Wszystkie teksty zawarte na blogu Aleksandrowe myśli, chronione są prawem autorskim [na mocy: Dz.U.1994 nr24 poz.83, Ustawa z dnia 4 lutego 1994r o prawie autorskim i prawach pokrewnych]. Kopiowanie treści, choćby fragmentów oraz wykorzystywanie ich w innych serwisach internetowych, na blogach itp itd wymaga pisemnej zgody autorki bloga.

Translate

Łączna liczba wyświetleń

"Rozkosz nieujarzmiona" Larissa Ione

"Rozkosz nieujarzmiona" Larrisy Ione rozbudziła moje zainteresowanie, już w momencie ukazania się jej w zapowiedziach wydawnictwa Papierowy Księżyc. Lecz kiedy przeczytałam słowa promujące powieść:

"Czy potrafisz wyobrazić sobie serial „Ostry dyżur”
umieszczony w świecie demonów i magii?"

wiedziałam, że nie odpuszczę i muszę poznać tę historię. Serial uwielbiam, a jego połączenie ze światem magicznym, nieziemskim, niezwyczajnym wydał mi się intrygujących i wart poznania. Dodatkowo wszystkie pozytywne opinie o książce w blogosferze, podsycały moją ciekawość. 
"Rozkoszy nieujarzmionej" nie mogłam się oprzeć i kiedy trafiła w moje ręce, od razu zaczęłam ją czytać. Wszystkie inne sprawy, obowiązki i zaczęte lektury odeszły na drugi plan a ja zagłębiłam się w zaczarowany świat paranormal romanse.
"Rozkosz nieujarzmiona" to pierwszy tom nowej serii Demonica, która została już uznana na światowych rynkach wydawniczych i jest międzynarodowym bestsellerem.

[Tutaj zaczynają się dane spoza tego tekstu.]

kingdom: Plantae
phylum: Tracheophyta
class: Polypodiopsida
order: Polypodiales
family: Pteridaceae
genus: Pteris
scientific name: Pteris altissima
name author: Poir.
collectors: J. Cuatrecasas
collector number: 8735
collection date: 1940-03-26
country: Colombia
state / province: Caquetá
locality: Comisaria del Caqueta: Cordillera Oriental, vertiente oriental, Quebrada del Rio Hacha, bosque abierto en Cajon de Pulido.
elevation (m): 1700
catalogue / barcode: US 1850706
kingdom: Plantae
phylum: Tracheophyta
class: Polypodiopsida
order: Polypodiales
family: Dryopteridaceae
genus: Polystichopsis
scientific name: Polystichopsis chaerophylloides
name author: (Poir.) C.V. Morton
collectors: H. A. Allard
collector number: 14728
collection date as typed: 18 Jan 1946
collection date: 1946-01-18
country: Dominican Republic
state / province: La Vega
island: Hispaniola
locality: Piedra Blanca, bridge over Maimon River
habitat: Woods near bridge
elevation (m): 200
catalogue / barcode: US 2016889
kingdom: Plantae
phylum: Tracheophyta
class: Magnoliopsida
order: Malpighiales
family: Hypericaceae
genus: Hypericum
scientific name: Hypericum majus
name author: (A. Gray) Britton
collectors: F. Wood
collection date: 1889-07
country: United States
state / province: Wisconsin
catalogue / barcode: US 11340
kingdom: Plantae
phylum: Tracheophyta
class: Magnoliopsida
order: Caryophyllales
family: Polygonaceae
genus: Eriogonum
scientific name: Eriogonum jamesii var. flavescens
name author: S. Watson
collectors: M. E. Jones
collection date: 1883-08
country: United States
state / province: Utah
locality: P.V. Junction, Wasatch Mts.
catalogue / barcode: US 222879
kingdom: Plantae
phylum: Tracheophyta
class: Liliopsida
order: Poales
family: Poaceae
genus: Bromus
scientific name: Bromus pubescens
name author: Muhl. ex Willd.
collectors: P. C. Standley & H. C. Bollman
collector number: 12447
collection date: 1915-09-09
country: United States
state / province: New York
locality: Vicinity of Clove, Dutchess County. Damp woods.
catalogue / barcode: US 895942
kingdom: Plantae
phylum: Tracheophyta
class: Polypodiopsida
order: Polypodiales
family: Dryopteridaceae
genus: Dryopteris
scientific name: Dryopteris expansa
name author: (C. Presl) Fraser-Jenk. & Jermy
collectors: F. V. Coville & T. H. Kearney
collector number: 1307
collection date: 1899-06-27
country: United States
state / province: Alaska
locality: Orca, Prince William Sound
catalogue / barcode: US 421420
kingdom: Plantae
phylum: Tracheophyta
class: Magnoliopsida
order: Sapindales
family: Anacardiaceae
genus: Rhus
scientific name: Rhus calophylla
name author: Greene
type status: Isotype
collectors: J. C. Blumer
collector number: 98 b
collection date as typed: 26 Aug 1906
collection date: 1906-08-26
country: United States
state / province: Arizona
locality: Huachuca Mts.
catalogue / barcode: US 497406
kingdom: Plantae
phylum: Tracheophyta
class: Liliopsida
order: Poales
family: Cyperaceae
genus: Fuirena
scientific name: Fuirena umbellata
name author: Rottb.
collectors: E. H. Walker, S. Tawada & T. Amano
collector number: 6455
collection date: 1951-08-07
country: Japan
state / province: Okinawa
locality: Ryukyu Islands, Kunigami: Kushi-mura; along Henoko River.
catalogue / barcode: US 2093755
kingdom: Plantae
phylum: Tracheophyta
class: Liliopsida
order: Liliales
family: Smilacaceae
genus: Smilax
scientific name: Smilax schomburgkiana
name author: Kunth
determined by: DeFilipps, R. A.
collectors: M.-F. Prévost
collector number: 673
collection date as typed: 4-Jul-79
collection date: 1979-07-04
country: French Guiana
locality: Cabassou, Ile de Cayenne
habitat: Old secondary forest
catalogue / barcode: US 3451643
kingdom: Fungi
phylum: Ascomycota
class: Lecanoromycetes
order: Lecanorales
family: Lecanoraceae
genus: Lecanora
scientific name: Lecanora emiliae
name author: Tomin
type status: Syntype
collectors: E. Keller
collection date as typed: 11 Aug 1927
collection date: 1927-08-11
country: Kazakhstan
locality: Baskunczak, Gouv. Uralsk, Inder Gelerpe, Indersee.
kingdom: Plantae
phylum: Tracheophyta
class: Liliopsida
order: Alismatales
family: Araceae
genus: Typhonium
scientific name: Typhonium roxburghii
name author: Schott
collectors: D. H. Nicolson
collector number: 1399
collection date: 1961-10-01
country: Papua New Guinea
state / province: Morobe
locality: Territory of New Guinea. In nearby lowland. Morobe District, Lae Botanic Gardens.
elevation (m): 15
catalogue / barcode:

Tayla Mancuso jest łowczynią demonów i strażniczką Aegis. Codziennie styka się z okropnymi, okrutnymi  potworami, którzy niszczą, nawiedzają, torturują i zabijają ludzi. Potrafi sobie z nimi radzić, została ku temu odpowiednio przygotowana i wyszkolona. Chronią ją bardzo silne magiczne amulety, a znajomość technik walki wręcz i cały asortyment broni są jej dodatkowymi atutami. Wydaje się, że dziewczynie nic więcej do szczęścia nie potrzeba. I tu się mylicie. Brakuje jej czułości, miłości i spełnienia podczas cielesnych rozkoszy. Niestety, te uczucia są dla niej nieosiągalne.
Pewnego dnia, podczas kolejnych łowów, Tayla zostaje ciężko ranna. Trafia do Podziemnego Szpitala Miejskiego , którym kieruje przystojny i "mega seksowny" lekarz- demon, Eidolon. Między tym dwojgiem od pierwszej chwili wyczuwa się wzajemną fascynację, żar i pożądanie. Jednocześnie wzbraniają się przed tymi uczuciami, unikają kontaktów. W poza szpitalnym świecie są przecież zaciekłymi wrogami.
Jak nasi bohaterowie poradzą sobie z rodzącymi się uczuciami? Czy będą wierni własnym zasadom? Jak potoczą się ich losy?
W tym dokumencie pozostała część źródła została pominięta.